According to court documents, Wyatt has attacked multiple healthcare providers and accounting firms in Missouri, Illinois, and Georgia states as a member of The Dark Overlord since February 2016, but the court documents do not name the companies.
The Dark Overlord (TDO) is infamous for remotely accessing the computer networks of victim companies in the United States and then stealing sensitive data, like patient medical records and personal identifying information.
"The Dark Overlord has victimized innumerable employers in the United States, many of them repeatedly," said U.S Attorney Jeff Jensen. "I am grateful to the victims who came forward despite ransom threats and to the prosecutors and agents who were the first to catch and punish a member of The Dark Overlord in the United States."
Wyatt admitted that his hacking gang members typically worked by obtaining sensitive data from victim companies and then threatening them to release the stolen data unless they paid a ransom of between $75,000 and $350,000 in bitcoin.
Wyatt's role at TDO was directly contacting victims and maintaining communication, payment, and virtual private network accounts that he used to send threatening and extortionate messages to victims and their family and friends.

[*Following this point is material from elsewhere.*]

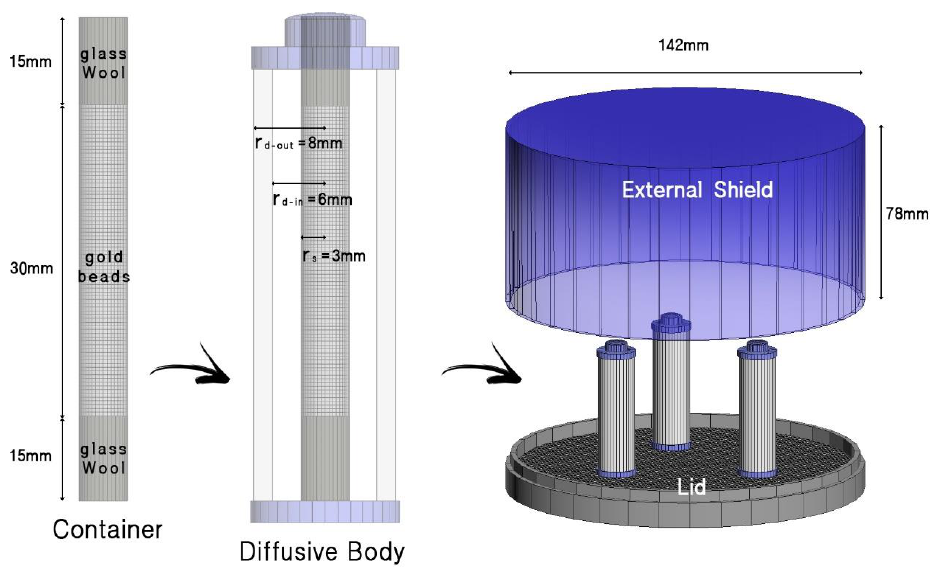
Figure 1. Passive sampler designed and used in this study.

In one such threatening message, Wyatt sent to the victims involved the daughter of one of the owners of the Farmington company, asking her, "hi ... you look peaceful ... by the way did your daddy tell you he refused to pay us when we stole his company files?," adding that "In four days we will be releasing for sale thousands of patient info. including yours."
"Nathan Wyatt used his technical skills to prey on Americans' private data and exploited the sensitive nature of their medical and financial records for his own personal gain," said Acting Assistant Attorney General Brian C. Rabbitt of the DOJ's Criminal Division.
"Today's guilty plea and sentence demonstrate the department's commitment to ensuring that hackers who seek to profit by illegally invading the privacy of Americans will be found and held accountable, no matter where they may be located."
The Dark Overload has previously been attributed to several hacking events, including leaking ten unreleased episodes of the 5th season of ' Orange Is The New Black' series from Netflix and hacking Gorilla Glue , Little Red Door cancer service agency, among others.